%%
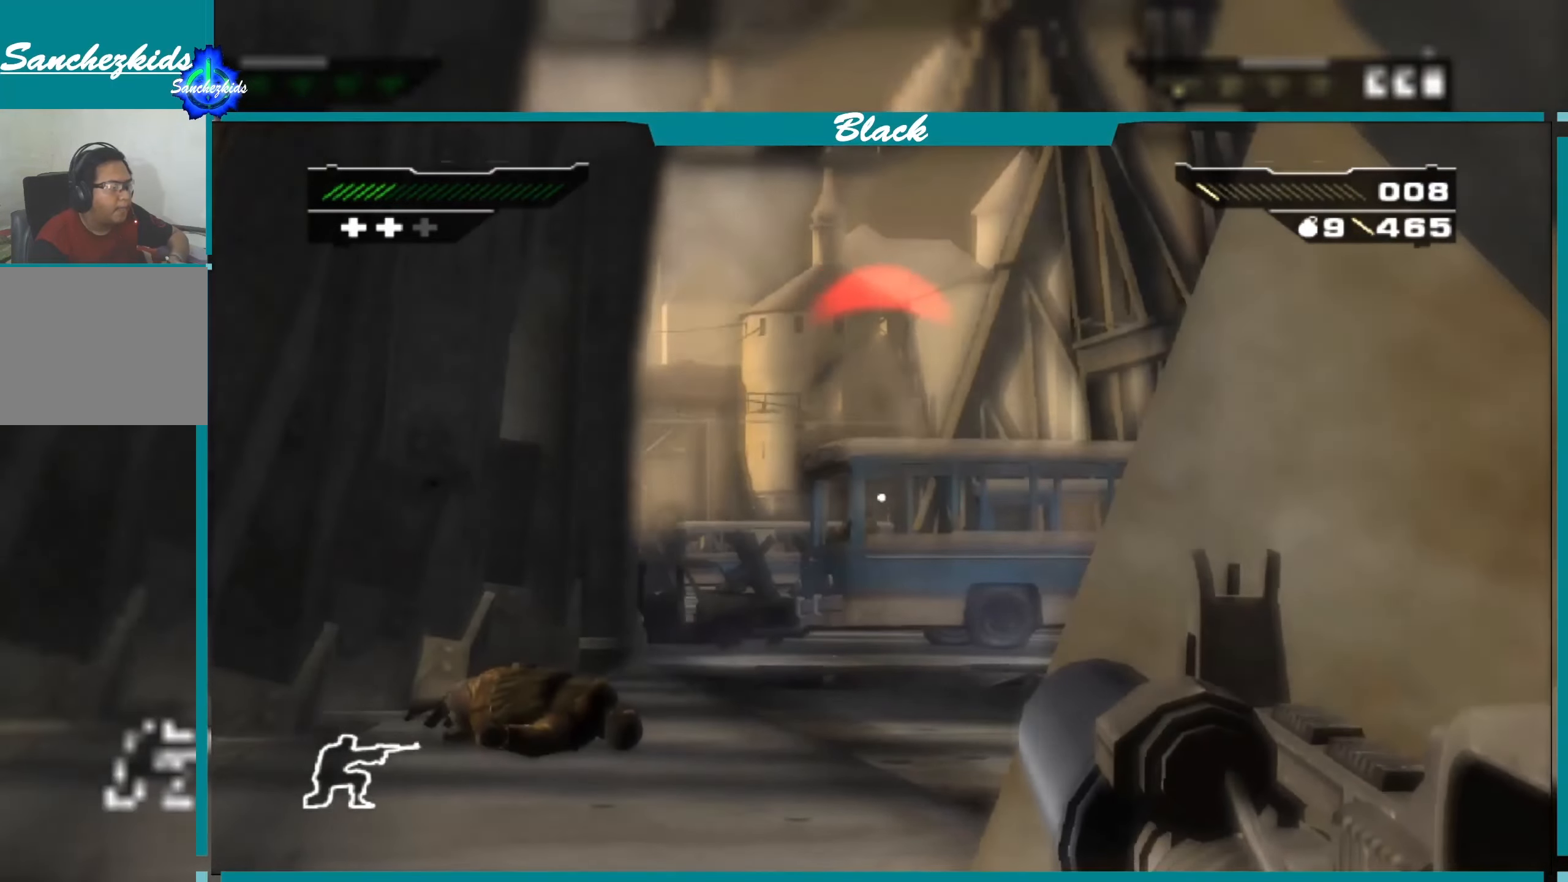
{"buttons": [], "left_stick": "right", "right_stick": "right", "events": [[133, "right_stick", "right"], [183, "left_stick", "right"]]}
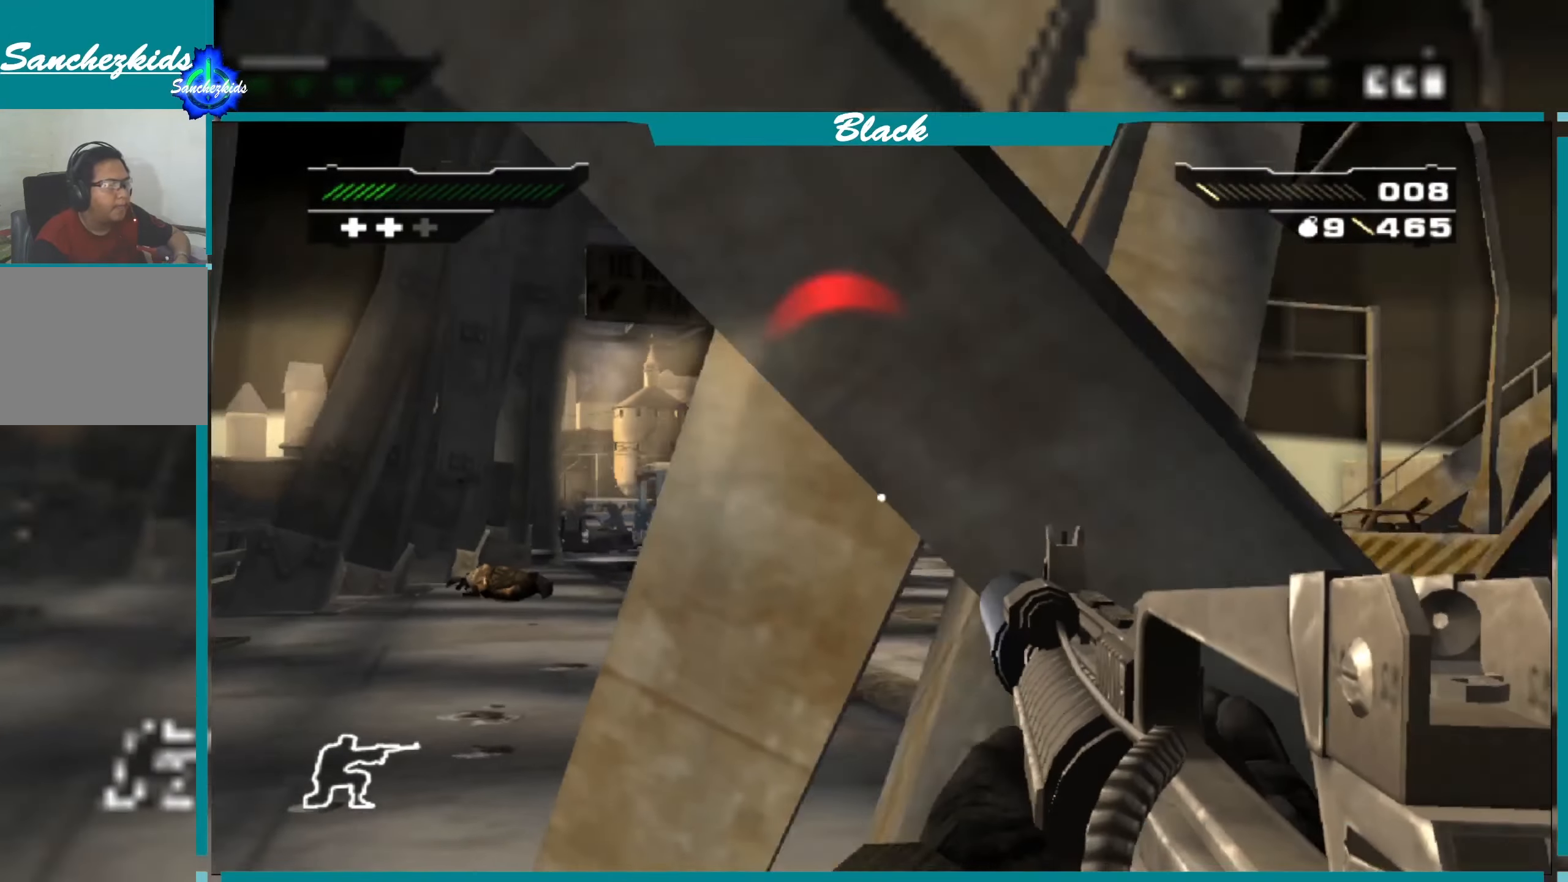
{"buttons": [], "left_stick": "center", "right_stick": "center", "events": [[67, "right_stick", "center"], [400, "left_stick", "center"]]}
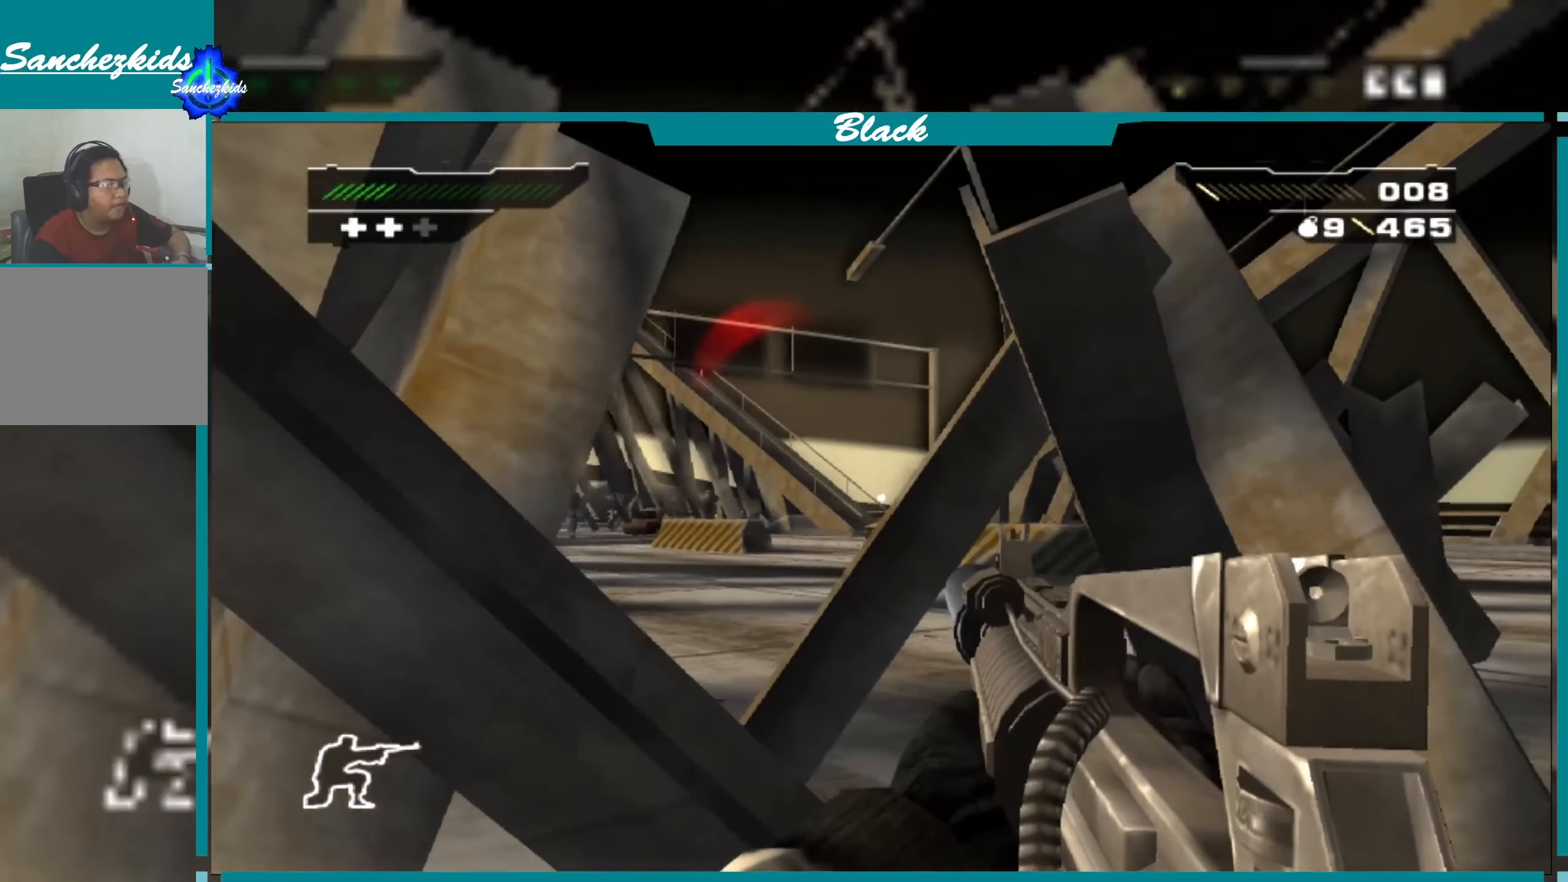
{"buttons": [], "left_stick": "up-right", "right_stick": "center", "events": [[17, "left_stick", "left"], [150, "left_stick", "center"], [150, "right_stick", "left"], [300, "right_stick", "center"], [400, "left_stick", "up-right"]]}
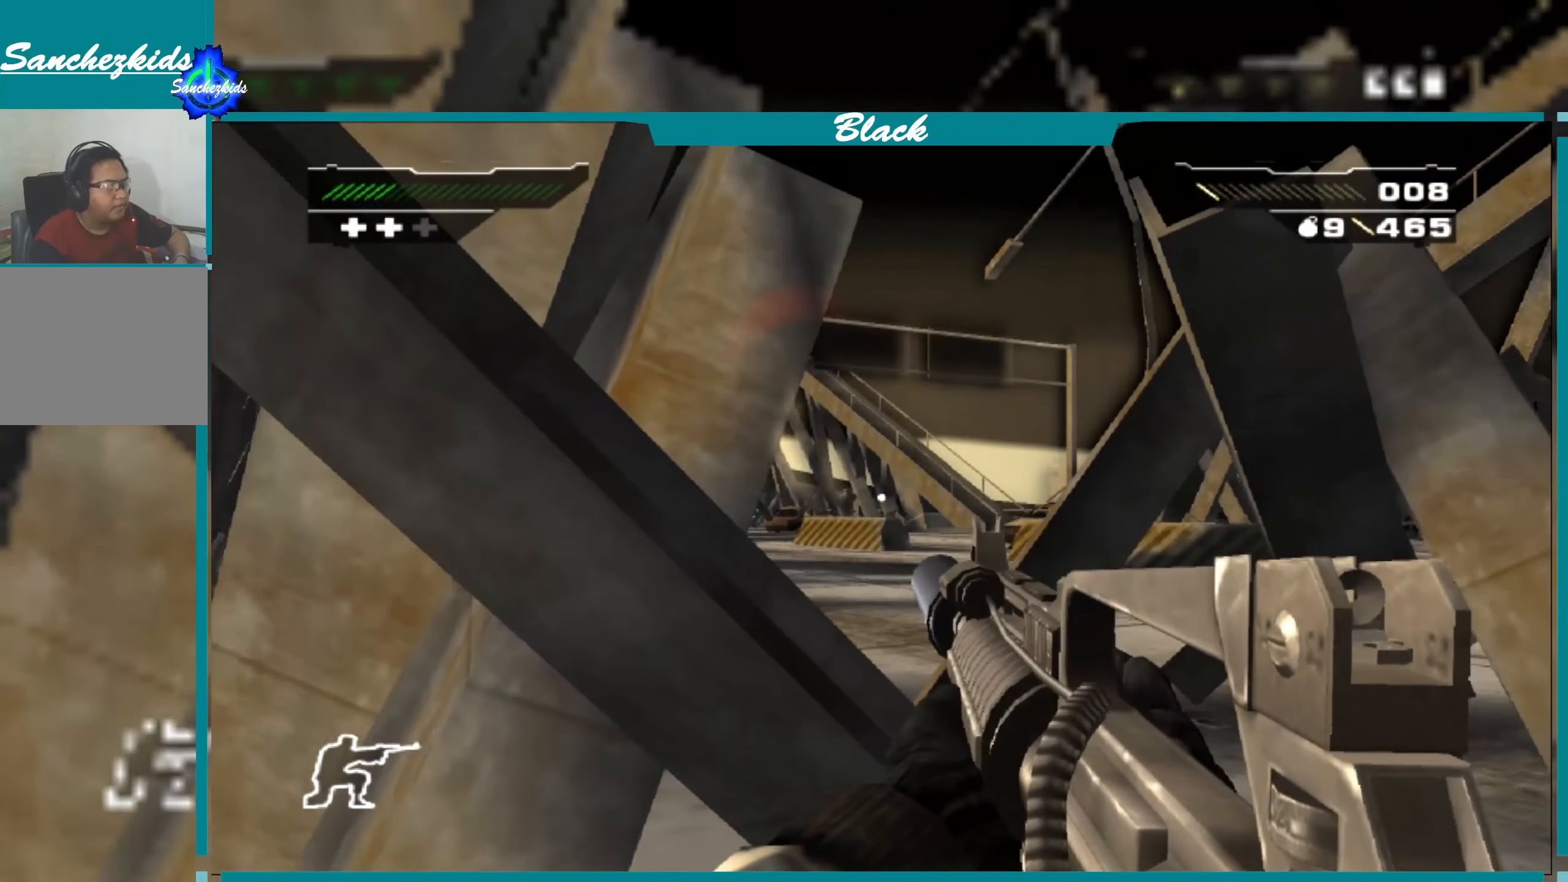
{"buttons": ["L1"], "left_stick": "center", "right_stick": "center", "events": [[100, "right_stick", "left"], [117, "left_stick", "center"], [167, "right_stick", "center"], [217, "L1", "down"]]}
%%
→ **PROBLEM REQUIREMENTS**
Except for the pictures, write the data out exactly.

→ **ANSWER TO THIS PROBLEM**
{"buttons": [], "left_stick": "right", "right_stick": "right", "events": [[133, "right_stick", "right"], [183, "left_stick", "right"]]}
{"buttons": [], "left_stick": "center", "right_stick": "center", "events": [[67, "right_stick", "center"], [400, "left_stick", "center"]]}
{"buttons": [], "left_stick": "up-right", "right_stick": "center", "events": [[17, "left_stick", "left"], [150, "left_stick", "center"], [150, "right_stick", "left"], [300, "right_stick", "center"], [400, "left_stick", "up-right"]]}
{"buttons": ["L1"], "left_stick": "center", "right_stick": "center", "events": [[100, "right_stick", "left"], [117, "left_stick", "center"], [167, "right_stick", "center"], [217, "L1", "down"]]}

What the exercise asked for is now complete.